= Предложенный текст =
-.-.-

Кроватью в те времена служила лавка, к которой приставляли скамью. На это сооружение клали пуховик или перину, простыню, подушки, числом три, лежавшие горкой, и богато расшитое одеяло, входившее под подушки. У людей богатых в торжественных случаях постель убиралась с необычайной роскошью: одеяло стлали унизанное жемчугом и подбитое соболями, подушки были в камчатных, атласных и бархатных наволоках, шитых золотом и серебром. Пользовались такими нарядными постелями мало – они служили больше для выставки богатства хозяев, а спать предпочитали и знатные и простые на лавках, постлав на них матрац, войлок или звериную шкуру. Для хранения носильного платья и белья в комнате стояли сундуки, скрыни – род комодцев, чемоданы, коробья, ларцы, богато украшенные резьбой и красками сундучки, служившие для хранения женских украшений. С XVII века довольно обычным украшением комнат становятся стенные часы, помещавшиеся в затейливых резных футлярах с разными фигурами; от наших старинные часы отличались тем, что на них ходили не стрелки, а двигался самый циферблат.
Освещались жилые покои восковыми и сальными свечами, которые вставлялись в подсвечники; подсвечники были стенные, прикреплявшиеся к стене, стоячие – очень большие, вроде теперешних церковных, ставившиеся на полу, и ручные, как наши. У богатых людей висели в комнатах фигурные люстры. В домах людей бедных для освещения жгли лучину, вставлявшуюся в особые поставцы, с чашкой воды под горящей лучиной.
Старинный русский дом был как бы подобие целого городка, стремившегося жить во всем независимо от соседей. Все, что было нужно для житья, старались делать дома. Обилие рабов-холопов позволяло устраивать хозяйство так, что все изготовлялось тут же, на дворе. Холопы ткали холсты, шили белье, валяли сукна, шили одежду, сапоги, делали мебель, всякую домашнюю утварь. Все, чего нельзя было сделать самим, покупали оптом и держали дома в разных кладовых и каморах. Всякого добра у расчетливого хозяина скоплялось столько, что хватало и на самих себя и на детей, оставалось даже внукам.
Расчетливость и скопидомство считали признаками добронравного и порядливого жилья. Как только рождалась в семье дочь, сейчас же определяли особые сундуки и коробья, в которые, пока дочь росла, откладывали ежегодно всякого рода имущество, растили для нее скотину, – словом, копили ей наделок, т. е. приданое.

-.-.-

= Исходные данные =
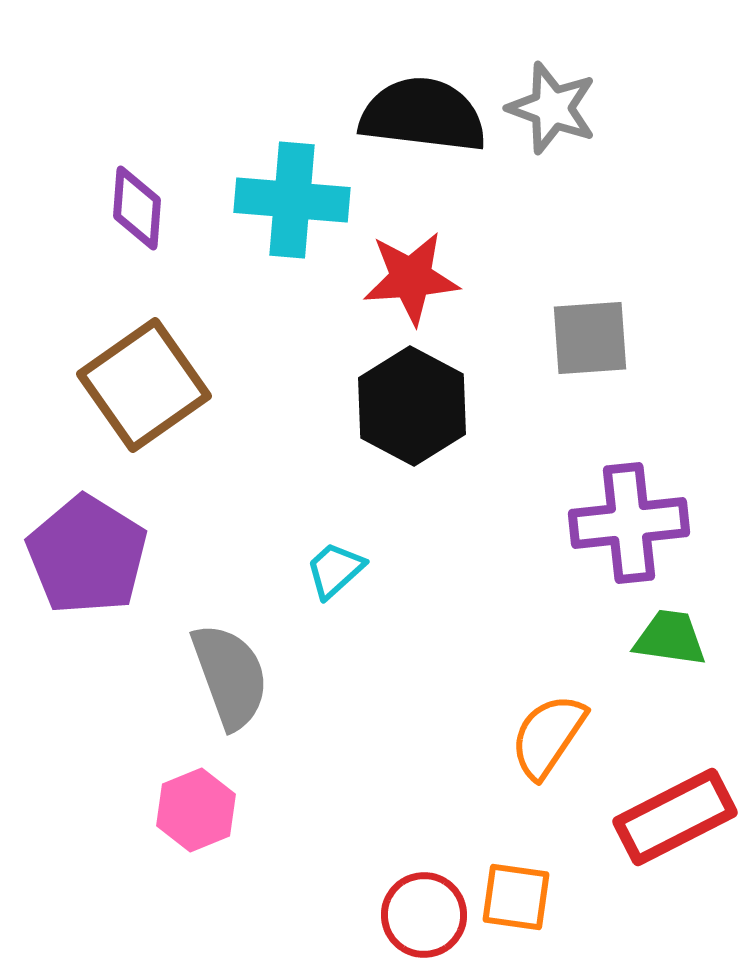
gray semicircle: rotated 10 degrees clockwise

-.-.-

= Задание =
Перечислите всё, что, согласно тексту о старинном русском доме, изготовляли холопы. Называйте только сами изделия, без действий.

= Ожидаемый ответ =
Холсты, белье, сукна, одежда, сапоги, мебель, домашняя утварь.